Task instructions >>
No pictures, please. Output the lines from the start of the data through the line that contains "Drivers will be", both included, exactly as they stand.

Data items:
*** Block opens ***

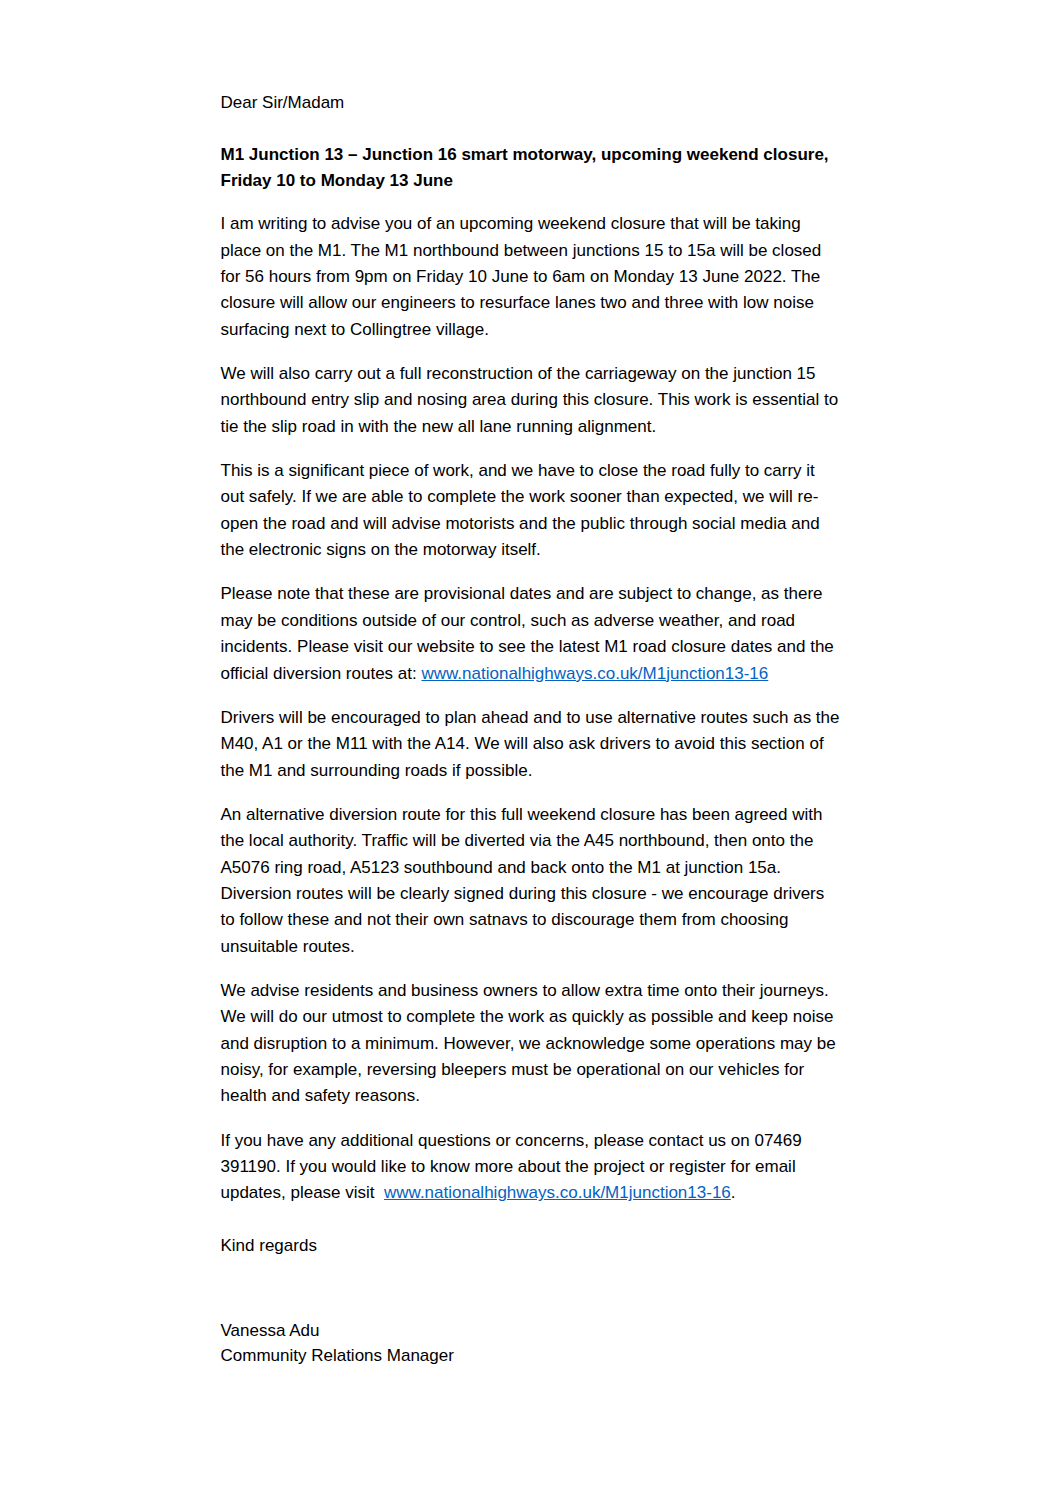Dear Sir/Madam
M1 Junction 13 – Junction 16 smart motorway, upcoming weekend closure,
Friday 10 to Monday 13 June
I am writing to advise you of an upcoming weekend closure that will be taking place on the M1. The M1 northbound between junctions 15 to 15a will be closed for 56 hours from 9pm on Friday 10 June to 6am on Monday 13 June 2022. The closure will allow our engineers to resurface lanes two and three with low noise surfacing next to Collingtree village.
We will also carry out a full reconstruction of the carriageway on the junction 15 northbound entry slip and nosing area during this closure. This work is essential to tie the slip road in with the new all lane running alignment.
This is a significant piece of work, and we have to close the road fully to carry it out safely. If we are able to complete the work sooner than expected, we will re-open the road and will advise motorists and the public through social media and the electronic signs on the motorway itself.
Please note that these are provisional dates and are subject to change, as there may be conditions outside of our control, such as adverse weather, and road incidents. Please visit our website to see the latest M1 road closure dates and the official diversion routes at: www.nationalhighways.co.uk/M1junction13-16
Drivers will be encouraged to plan ahead and to use alternative routes such as the M40, A1 or the M11 with the A14. We will also ask drivers to avoid this section of the M1 and surrounding roads if possible.
An alternative diversion route for this full weekend closure has been agreed with the local authority. Traffic will be diverted via the A45 northbound, then onto the A5076 ring road, A5123 southbound and back onto the M1 at junction 15a. Diversion routes will be clearly signed during this closure - we encourage drivers to follow these and not their own satnavs to discourage them from choosing unsuitable routes.
We advise residents and business owners to allow extra time onto their journeys. We will do our utmost to complete the work as quickly as possible and keep noise and disruption to a minimum. However, we acknowledge some operations may be noisy, for example, reversing bleepers must be operational on our vehicles for health and safety reasons.
If you have any additional questions or concerns, please contact us on 07469 391190. If you would like to know more about the project or register for email updates, please visit www.nationalhighways.co.uk/M1junction13-16.
Kind regards
Vanessa Adu
Community Relations Manager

*** Block closes ***

Solution for this problem >>
Dear Sir/Madam
M1 Junction 13 – Junction 16 smart motorway, upcoming weekend closure,
Friday 10 to Monday 13 June
I am writing to advise you of an upcoming weekend closure that will be taking place on the M1. The M1 northbound between junctions 15 to 15a will be closed for 56 hours from 9pm on Friday 10 June to 6am on Monday 13 June 2022. The closure will allow our engineers to resurface lanes two and three with low noise surfacing next to Collingtree village.
We will also carry out a full reconstruction of the carriageway on the junction 15 northbound entry slip and nosing area during this closure. This work is essential to tie the slip road in with the new all lane running alignment.
This is a significant piece of work, and we have to close the road fully to carry it out safely. If we are able to complete the work sooner than expected, we will re-open the road and will advise motorists and the public through social media and the electronic signs on the motorway itself.
Please note that these are provisional dates and are subject to change, as there may be conditions outside of our control, such as adverse weather, and road incidents. Please visit our website to see the latest M1 road closure dates and the official diversion routes at: www.nationalhighways.co.uk/M1junction13-16
Drivers will be encouraged to plan ahead and to use alternative routes such as the M40, A1 or the M11 with the A14. We will also ask drivers to avoid this section of the M1 and surrounding roads if possible.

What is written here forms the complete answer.